Début de la deuxième semaine du procès de Jérôme Cahuzac. C'est au tour de l'ex-madame Cahuzac, jusqu'ici restée silencieuse, de passer à la barre.

Patricia Menard, ex-femme de Jérôme Cahuzac, au tribunal de Paris en février 2016.
Patricia Menard, ex-femme de Jérôme Cahuzac, au tribunal de Paris en février 2016. © AFP / MIGUEL MEDINA / AFP

Jusqu'à présent, Jérôme Cahuzac, l’ex-ministre du Budget poursuivi pour fraude fiscale et blanchiment, s’est longuement expliqué. Sur l’ouverture d’un compte caché en Suisse, en 1992, pour héberger, selon ses dernières déclarations, des fonds destinés au financement illégal du courant rocardien.
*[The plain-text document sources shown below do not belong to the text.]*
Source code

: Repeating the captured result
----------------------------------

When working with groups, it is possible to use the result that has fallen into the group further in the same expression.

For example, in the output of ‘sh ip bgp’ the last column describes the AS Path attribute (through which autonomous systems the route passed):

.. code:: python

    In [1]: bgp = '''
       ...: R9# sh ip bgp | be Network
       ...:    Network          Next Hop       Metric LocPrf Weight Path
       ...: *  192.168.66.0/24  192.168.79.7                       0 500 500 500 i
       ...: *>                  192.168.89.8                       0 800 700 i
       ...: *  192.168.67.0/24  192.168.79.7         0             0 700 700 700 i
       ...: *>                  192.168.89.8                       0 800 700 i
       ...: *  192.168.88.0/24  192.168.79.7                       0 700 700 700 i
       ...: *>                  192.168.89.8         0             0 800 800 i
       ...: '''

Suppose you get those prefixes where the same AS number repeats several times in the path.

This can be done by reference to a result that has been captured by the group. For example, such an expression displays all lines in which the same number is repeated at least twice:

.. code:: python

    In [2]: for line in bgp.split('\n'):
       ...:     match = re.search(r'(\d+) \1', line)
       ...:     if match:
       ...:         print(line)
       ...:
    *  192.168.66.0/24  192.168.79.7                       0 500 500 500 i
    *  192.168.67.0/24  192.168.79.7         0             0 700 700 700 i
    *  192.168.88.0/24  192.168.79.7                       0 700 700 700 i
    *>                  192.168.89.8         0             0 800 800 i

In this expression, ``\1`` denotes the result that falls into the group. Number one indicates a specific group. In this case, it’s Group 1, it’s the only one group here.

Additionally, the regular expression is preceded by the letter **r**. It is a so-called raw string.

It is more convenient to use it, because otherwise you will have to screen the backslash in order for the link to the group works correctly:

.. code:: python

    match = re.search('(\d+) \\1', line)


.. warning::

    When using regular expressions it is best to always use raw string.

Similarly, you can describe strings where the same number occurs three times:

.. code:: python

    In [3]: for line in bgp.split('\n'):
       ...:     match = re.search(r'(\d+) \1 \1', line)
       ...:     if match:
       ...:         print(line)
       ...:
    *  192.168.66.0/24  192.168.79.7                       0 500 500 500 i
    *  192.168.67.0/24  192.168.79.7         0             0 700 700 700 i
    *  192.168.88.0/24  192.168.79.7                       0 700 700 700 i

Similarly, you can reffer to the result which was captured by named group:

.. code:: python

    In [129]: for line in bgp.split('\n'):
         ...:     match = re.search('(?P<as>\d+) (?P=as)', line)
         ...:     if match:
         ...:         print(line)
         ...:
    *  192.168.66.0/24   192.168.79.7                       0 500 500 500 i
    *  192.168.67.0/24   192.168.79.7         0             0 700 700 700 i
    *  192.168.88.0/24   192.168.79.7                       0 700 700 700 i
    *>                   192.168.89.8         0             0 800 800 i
Sur la spirale dans laquelle il dit avoir ensuite été pris, déposant ses propres économies sur ce compte....pour aller jusqu’à transférer ses avoirs à Singapour en 2009, pour ne pas être découvert.

Le banquier François Reyl et un intermédiaire suisse se sont également défendus, affirmant avoir agi à la demande du client en transférant le compte à Singapour, afin de garantir la confidentialité du compte, et non pour blanchir l’argent d’une fraude fiscale.

Une seule personne parmi les prévenus est pour l’instant restée silencieuse : Patricia Cahuzac, l’ex-épouse du ministre, également poursuivie pour fraude fiscale et blanchiment. On n’a, en fait, quasiment jamais entendu le son de sa voix.

Une femme au coeur de l'affaire

Interrogée le premier jour du procès sur sa connaissance de l’origine des fonds suisses, collectés pour financer, selon son mari, le courant rocardien, Patricia Cahuzac a affirmé n’être au courant de rien.

Je savais qu’il y avait un compte en Suisse, mais c’est tout (Patricia Cahuzac)

Le reste du temps, vêtue d’un tailleur noir - chemisier blanc, ses cheveux noués en chignon - , elle garde la même posture : très droite, le regard baissé, les mains croisées sur les genoux. Une attitude en retrait, pour une femme qui est pourtant au cœur de l’affaire.

Patricia Cahuzac avait ouvert de son côté en 1997 un autre compte, sur l’île de Man, à parts égales avec son mari. Elle y encaissait l’argent des patients anglais de leur clinique d’implants capillaires, sans passer par la case impôts. Quand le couple commence à tanguer, en 2007, elle ouvre son propre compte en Suisse, sans en parler, cette fois, à son mari. L’argent a servi à acheter un appartement à leur fille, et à diverses dépenses familiales. Fin 2013, Patricia Cahuzac avait révélé d’elle-même aux enquêteurs l’existence de ces avoirs cachés, d’un montant de 2,7 millions d’euros. De quoi, peut être, inciter le tribunal à plus de clémence qu’envers son ex-mari.

Le procès se tient jusqu'au 15 septembre au tribunal correctionnel de Paris.